Beginners should start with lighter resistance and focus on full range of motion. Intermediate users can increase load and slow down the eccentric phase to increase time under tension. Advanced lifters may perform single-leg seated leg curls to address muscle imbalances and improve unilateral strength.
Sets and Reps Recommendations
The ideal sets and reps depend on training goals.
Beginners: 2–3 sets of 12–15 reps
Intermediate: 3–4 sets of 10–12 reps
Advanced: 4–5 sets of 8–10 reps
Rest for 60–90 seconds between sets. The seated leg curl is commonly performed after compound leg exercises or as a focused hamstring movement during leg day.

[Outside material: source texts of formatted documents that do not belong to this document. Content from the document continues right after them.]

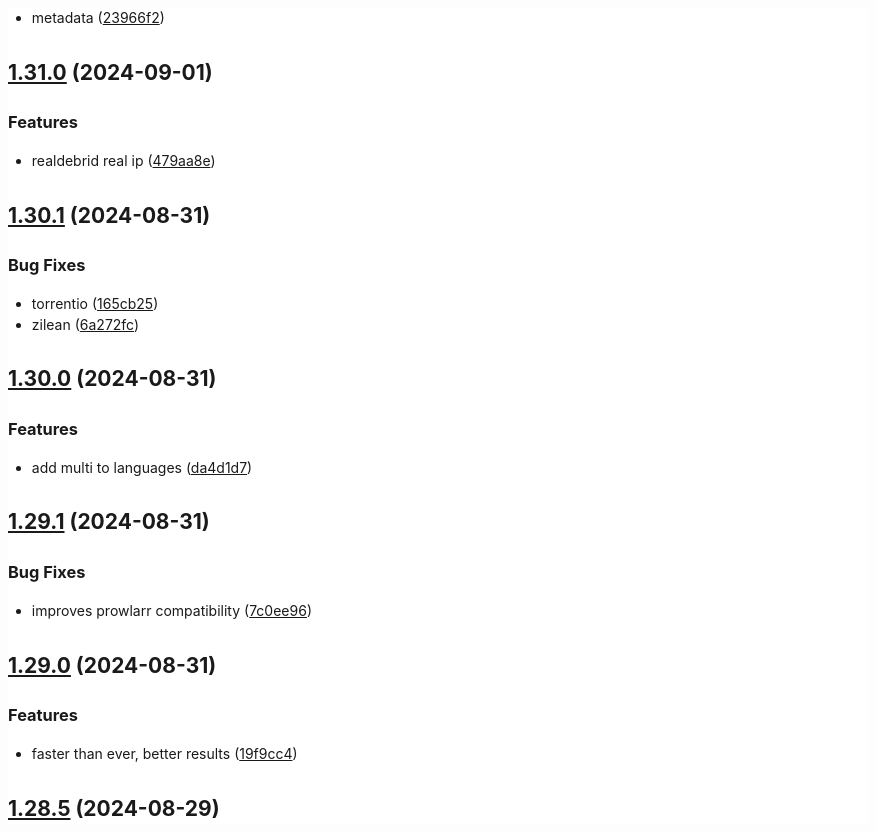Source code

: * metadata ([23966f2](https://github.com/g0ldyy/comet/commit/23966f22887e1d744f2342a97d7b39652155ddb1))

## [1.31.0](https://github.com/g0ldyy/comet/compare/v1.30.1...v1.31.0) (2024-09-01)


### Features

* realdebrid real ip ([479aa8e](https://github.com/g0ldyy/comet/commit/479aa8e527ebfeec01ffcde5c825b0a5af19538e))

## [1.30.1](https://github.com/g0ldyy/comet/compare/v1.30.0...v1.30.1) (2024-08-31)


### Bug Fixes

* torrentio ([165cb25](https://github.com/g0ldyy/comet/commit/165cb256d2c4e27020eb775d52de299cddbdc0f5))
* zilean ([6a272fc](https://github.com/g0ldyy/comet/commit/6a272fcf7638581a171ea7ea20aaa5854c3552cc))

## [1.30.0](https://github.com/g0ldyy/comet/compare/v1.29.1...v1.30.0) (2024-08-31)


### Features

* add multi to languages ([da4d1d7](https://github.com/g0ldyy/comet/commit/da4d1d7cc2a4fc590c6acb0a7c0f43be9fc54568))

## [1.29.1](https://github.com/g0ldyy/comet/compare/v1.29.0...v1.29.1) (2024-08-31)


### Bug Fixes

* improves prowlarr compatibility ([7c0ee96](https://github.com/g0ldyy/comet/commit/7c0ee96dafb4a14db02c66e8cfaf2dd5ac05273c))

## [1.29.0](https://github.com/g0ldyy/comet/compare/v1.28.5...v1.29.0) (2024-08-31)


### Features

* faster than ever, better results ([19f9cc4](https://github.com/g0ldyy/comet/commit/19f9cc48ae83e27b43fdbb8541ec8d6b6f2878df))

## [1.28.5](https://github.com/g0ldyy/comet/compare/v1.28.4...v1.28.5) (2024-08-29)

Safety Tips for Seated Leg Curls
Always warm up the lower body before starting hamstring exercises. Begin with manageable weights and increase resistance gradually over time. Stop the exercise if you feel sharp pain or discomfort in the knees or hamstrings.
Ensure the machine is properly adjusted before each session and avoid locking the movement at either end of the range.
Conclusion
The seated leg curl is an effective exercise for strengthening and shaping the hamstrings while supporting knee stability and lower body performance. Its controlled movement and adjustable resistance make it suitable for users at all fitness levels.
When performed with proper form and included as part of a balanced leg training routine, the seated leg curl can contribute significantly to stronger, more developed legs over time.